Finché “drento” non si riorganizza una forte opposizione sociale e politica, Meloni può con facilità indossare l’elmetto per far dimenticare in fretta invocazioni arcobaleno ancora calde (“Serve una pace secolare con la Russia”). Per sterilizzare le trappole che vengono ordite da “fuora”, è per lei sufficiente rimodulare i conti della manovra finanziaria secondo gli imperativi numerici di Bruxelles e annunciare vittoria malgrado la condanna di tutte le sue piccole misure simboliche. Chi temeva il manganello come minaccia incombente deve al momento stare tranquillo: è infatti attivo il pilota automatico che dirige dall’esterno le politiche di bilancio. Per dare i segni di una svolta, comunque compiuta a settembre con il voto, al governo non restano che i diritti delle donne, i valori storico-costituzionali della Repubblica e il solito ventre molle dei migranti. Con questa opposizione balbuziente, solo dal traffico di Roma la marcia di Meloni può essere rallentata. E però le inattitudini al comando, la scarsità di cultura di governo, l’improvvisazione del nuovo ceto dirigente, emergono eccome. Le esigenze di accontentare la sua coalizione sociale (sui contanti, sulla flat tax, sulla “tregua fiscale”) costringono Meloni a destinare le scarse risorse verso l’adozione di politiche di decrescita.
Per questo vuoto di strategia il principio di realtà porterà al deragliamento sociale del suo governo, incapace di portare a compimento le politiche di necessaria modernizzazione capitalista tracciate da Draghi. In attesa dell’inesorabile disincanto sull’operato dell’esecutivo, il presidente del Consiglio si butta nella comunicazione.

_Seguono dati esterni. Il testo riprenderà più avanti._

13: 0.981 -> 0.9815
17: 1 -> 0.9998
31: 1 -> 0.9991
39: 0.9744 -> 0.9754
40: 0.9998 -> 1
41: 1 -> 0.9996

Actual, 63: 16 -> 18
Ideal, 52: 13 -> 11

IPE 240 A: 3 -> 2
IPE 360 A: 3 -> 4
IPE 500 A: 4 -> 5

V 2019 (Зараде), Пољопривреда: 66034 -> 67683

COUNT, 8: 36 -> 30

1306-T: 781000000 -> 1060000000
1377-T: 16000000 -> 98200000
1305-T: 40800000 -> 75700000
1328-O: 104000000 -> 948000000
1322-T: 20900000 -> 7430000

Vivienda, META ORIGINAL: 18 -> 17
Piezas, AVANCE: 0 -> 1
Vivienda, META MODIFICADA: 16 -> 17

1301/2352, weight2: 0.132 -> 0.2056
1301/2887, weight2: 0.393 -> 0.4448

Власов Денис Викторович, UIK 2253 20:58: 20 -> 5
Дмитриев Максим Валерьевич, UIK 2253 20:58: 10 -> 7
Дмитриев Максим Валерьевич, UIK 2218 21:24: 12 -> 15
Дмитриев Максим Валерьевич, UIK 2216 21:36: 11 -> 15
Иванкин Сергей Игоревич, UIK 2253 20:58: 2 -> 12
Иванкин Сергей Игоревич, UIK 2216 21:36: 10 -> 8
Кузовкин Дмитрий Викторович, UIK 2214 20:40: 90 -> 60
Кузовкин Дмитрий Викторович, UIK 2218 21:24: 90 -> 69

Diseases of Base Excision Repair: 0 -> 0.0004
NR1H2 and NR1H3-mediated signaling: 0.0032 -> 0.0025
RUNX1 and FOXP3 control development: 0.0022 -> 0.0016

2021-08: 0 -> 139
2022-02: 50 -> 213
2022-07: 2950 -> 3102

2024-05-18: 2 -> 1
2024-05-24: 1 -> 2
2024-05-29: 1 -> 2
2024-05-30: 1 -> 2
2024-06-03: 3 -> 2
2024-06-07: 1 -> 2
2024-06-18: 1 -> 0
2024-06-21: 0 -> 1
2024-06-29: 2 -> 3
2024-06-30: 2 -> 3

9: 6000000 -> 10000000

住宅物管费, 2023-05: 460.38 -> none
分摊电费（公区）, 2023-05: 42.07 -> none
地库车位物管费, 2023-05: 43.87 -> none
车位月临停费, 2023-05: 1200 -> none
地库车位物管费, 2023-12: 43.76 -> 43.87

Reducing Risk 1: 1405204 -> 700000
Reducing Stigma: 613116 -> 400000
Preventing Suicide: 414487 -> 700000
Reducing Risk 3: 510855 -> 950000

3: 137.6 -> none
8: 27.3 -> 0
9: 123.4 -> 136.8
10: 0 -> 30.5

La chiacchiera serve per occultare la stagnazione accompagnata da piccole politiche pro-evasione incompatibili con le esigenze di una grande economia occidentale. Con il suo taccuino, divaga tra gli alberi di natale e i conti della serva che intendono dimostrare matematicamente l’irrazionalità che proprio il fiume di contanti combatte l’evasione. Contendendo a Kim Jong-un il ricorso alla generosa esibizione pubblica della prole per le superiori esigenze di propaganda, la madre e cristiana capitata a Palazzo Chigi è certa che con la magia della comunicazione è possibile nascondere la resa totale alle richieste di Bruxelles. Non è scontato, però, che la macchina della narrazione sia sufficiente a spegnere le sollecitazioni, che presto torneranno a tormentare l’esecutivo, di quanti da “fuora” spingono ad agire con risolutezza per il ritorno di un commissario forestiero.